That's far from obvious, nor trivial. The continuous sinusoids calculated with Fourier are not really there. The sinusoids are
as if it were to be a bunch of added together sinusoids instead of the given shape of a signal, but they are not really there. One can see with an oscilloscope that there is some other wiggly form and no sinusoid in an arbitrary signal.
A given shape can be decomposed many ways. One way is to write our shape as a sum of sin and cos functions, thus the Fourier spectrum. But the same signal can be decomposed, for example, in a series of wavelets. Or, maybe with some other kernel function instead of either sin/cos or wavelets.
Now, is our arbitrary signal a sum of wavelets? Or a sum of sinusoids? Or some other sum of some other kernel functions?
I think the correct answer is neither, our arbitrary signal is just the shape we see on the oscilloscope, not a sum of sinusoids, not a sum of wavelets, or any other sum.

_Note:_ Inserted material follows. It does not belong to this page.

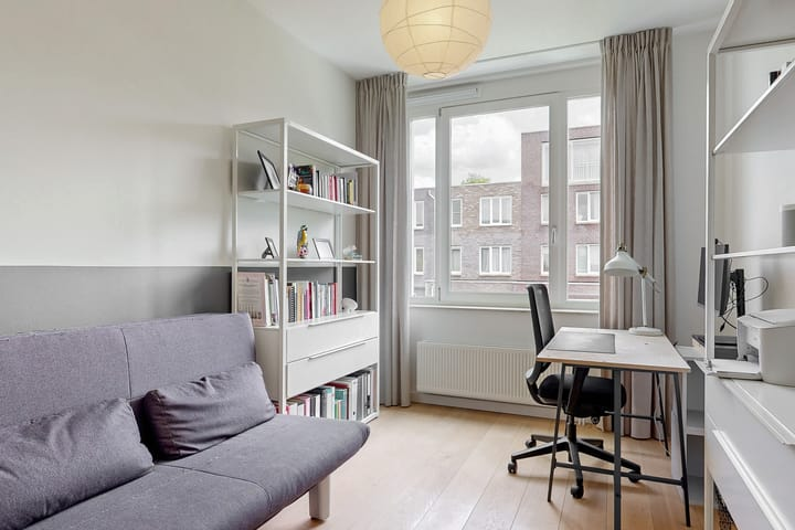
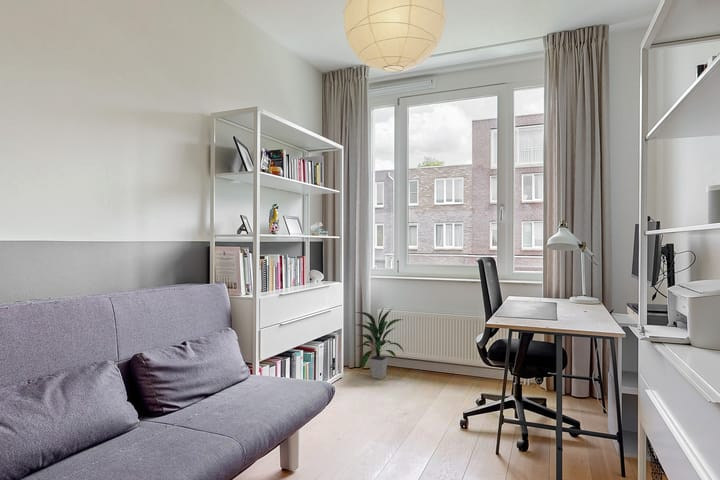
+ indoor plant [355,305,406,380]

It's a happy coincidence that Fourier is particularly useful in engineering, somehow overlaps with the idea of superposition (which only holds for linear systems). Then we are all trained to apply Fourier only where it holds, and we turn a blind eye to what doesn't match, or we learn how to minimize Furrier side effects like the Gibbs artifacts, the need of windowing, the lost of causality.

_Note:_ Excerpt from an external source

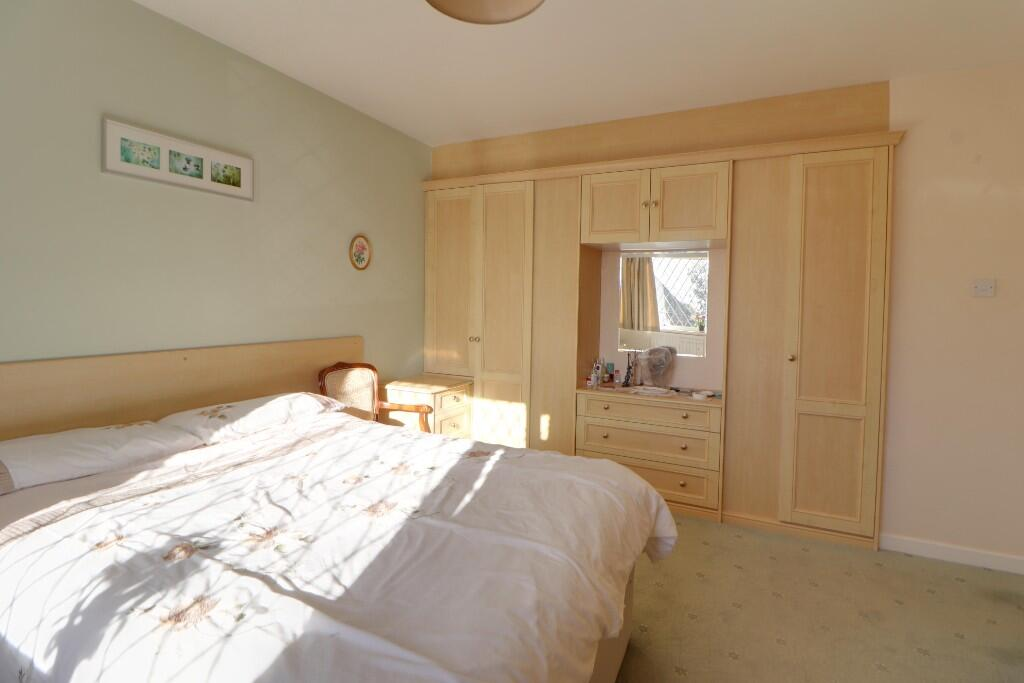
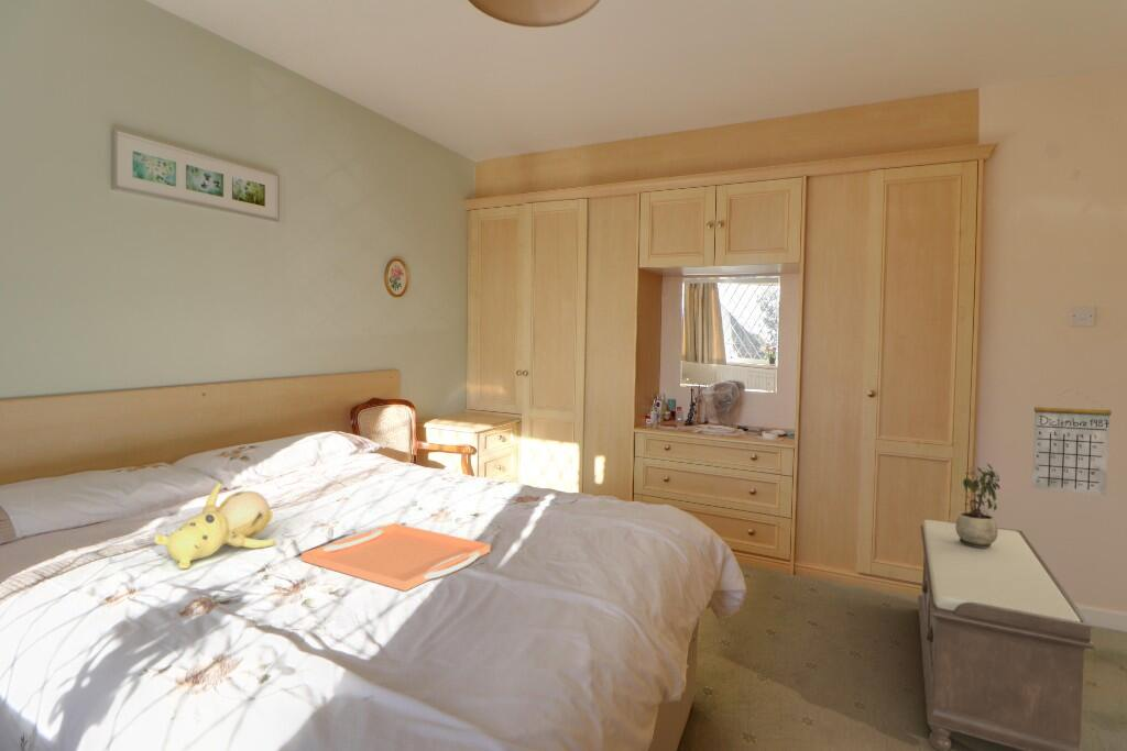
+ serving tray [300,522,491,593]
+ bench [917,519,1096,751]
+ teddy bear [153,482,276,570]
+ potted plant [955,462,1002,549]
+ calendar [1031,388,1113,496]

We do that all the time and only consider what we need out of it, up to the point where we start to believe a square wave is made of odd harmonics in a certain ratio, which is not really so. I consider that's just a form of gaslighting, though this time the gaslighting is just an innocent side effect with no malicious intent behind. I consider the sinusoidal components aren't really there, and that can be proved in practice.

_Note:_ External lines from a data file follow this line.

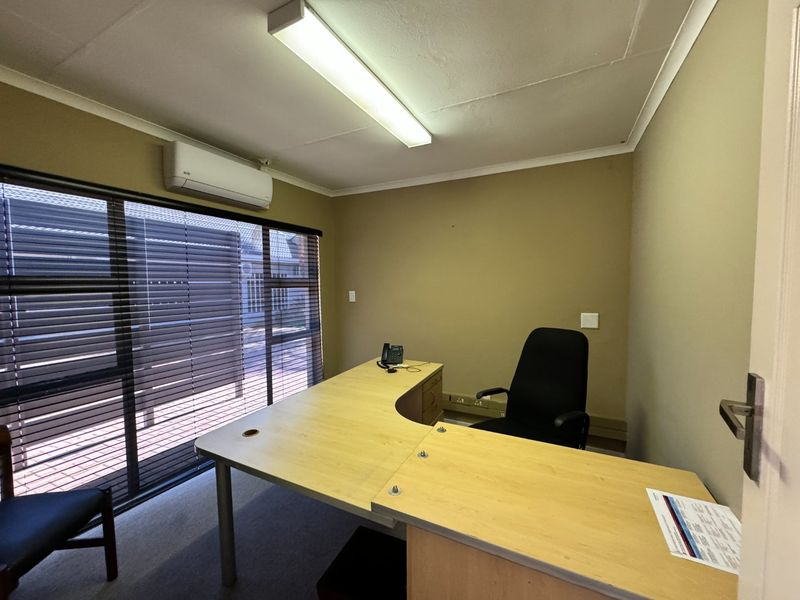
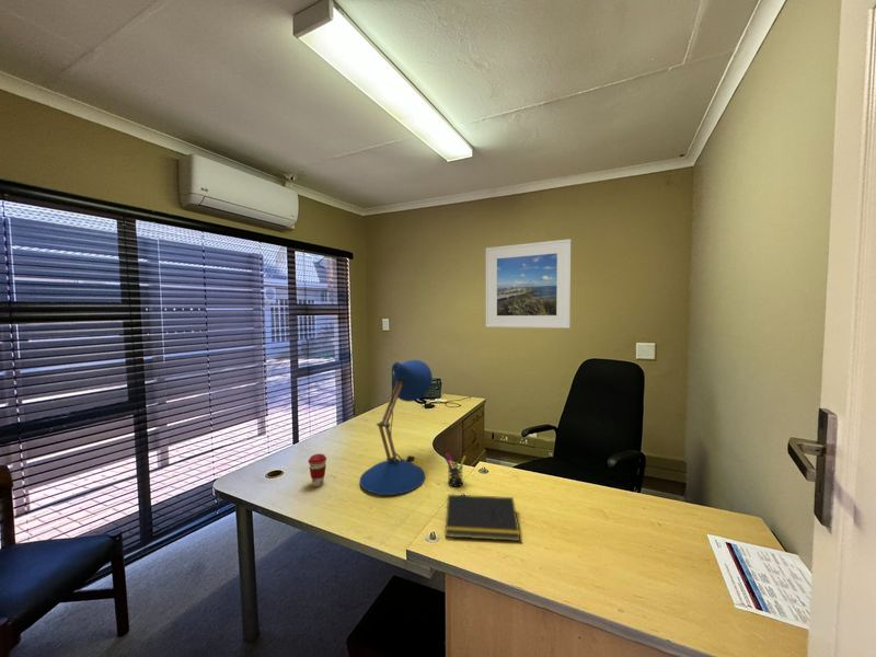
+ pen holder [443,452,466,487]
+ coffee cup [307,452,327,487]
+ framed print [485,238,572,330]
+ desk lamp [359,359,434,496]
+ notepad [443,494,521,542]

(An example of causality artifact can be seen in any digital oscilloscope, when sinx/x compensation is on, and the level of a constant 0 or 1 voltage starts to wiggle on the screen
before an edge, as if the signal will somehow have premonitions and knows in advance when an edge will come - that's just a Fourier artifact, the logic level can not know the future.)
I think it can be proved in practice that the sinusoids from the Fourier spectrum are not really there.
For example, if we take a square wave of 1kHz, such a signal is supposed to have plenty of sinusoidal 3kHz in it, according to Fourier. However, one can make a filter that will only respond to a
sinusoidal shape of 3kHz, and no other shape than sinusoidal.
Such a 3kHz filter won't respond to a square wave of 1kHz, which indicates there is no sinusoidal 3kHz in our 1kHz square. I'll say that's a proof Fourier spectrum is not really there.
Now, the funny thing is that what we casually call a 3kHz filter in EE will respond to a 1 kHz square, how so!?!

But then, what's a filter? And how/why does it work?
That's another simple yet difficult question to answer.